An MP with bipolar disorder said care she received had been "patronising, reductive, inconsistent and non-existent".

Jen Craft, the Labour MP for Thurrock in Essex, created her own treatment plan due to her concerns about existing mental health support.

She called for an urgent overhaul of community mental health care during a debate in the House of Commons.

"I made the decision that I deserved to live and I deserved to live well - and also that my children deserved their mum," Craft said.

MPs were discussing an amendment to the Mental Health Act, which aimed to reduce the use of detention and give people more rights over their care.

Craft was diagnosed with obsessive compulsive disorder (OCD) as well as bipolar disorder by her 20s, but said she only received "good" care in exceptional circumstances.

"I have never been asked what it is that I want from treatment, what it is that I want for my life and how I can be helped to get there," she told Parliament.
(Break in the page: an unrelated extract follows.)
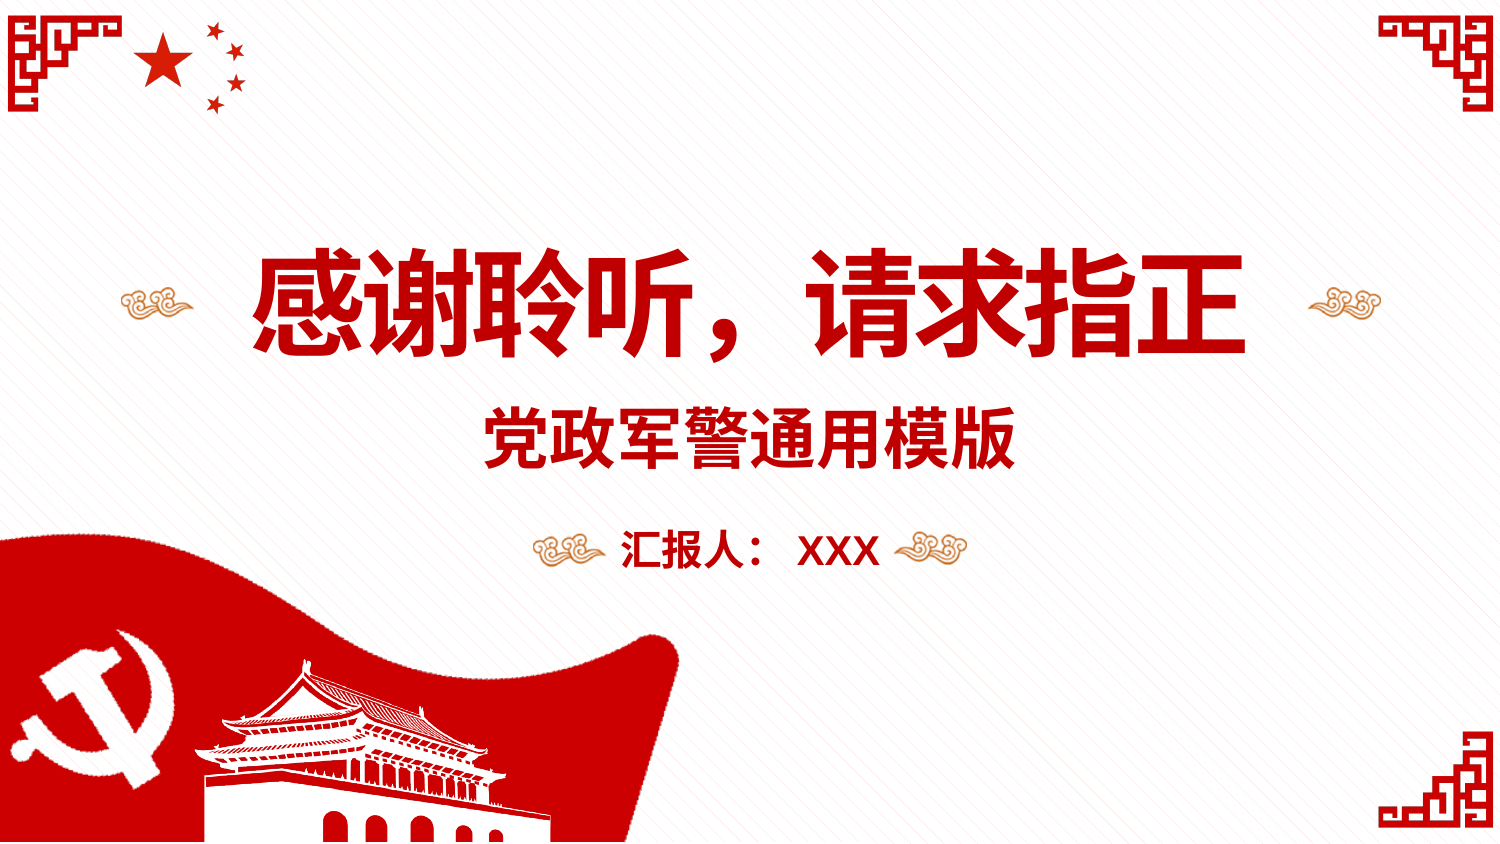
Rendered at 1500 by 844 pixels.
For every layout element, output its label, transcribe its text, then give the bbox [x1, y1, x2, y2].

"I have received care that is patronising, reductive, inconsistent and non-existent."

The debate heard arguments for ending the use of police cells to hold people who were being detained for mental-health reasons.

Last year 34,685 people were detained under those circumstances, the majority to health settings such as a hospital A&E department.

Craft said a fear of losing her liberty meant she had to "tread a fine line" when proving she was ill.

"I know that more often than not, treatment is based not on therapeutic care but on risk management," she added.

"Like thousands of others, I have had to create my own care package and my own route to treatment.

"But, I am very aware that my ability to do this is based on a number of privileges, in no small part a very supportive family, which so many do not have."

The Labour government's Health Secretary Wes Streeting previously said the "outdated" system needed changes to bring it "in line with the 21st Century".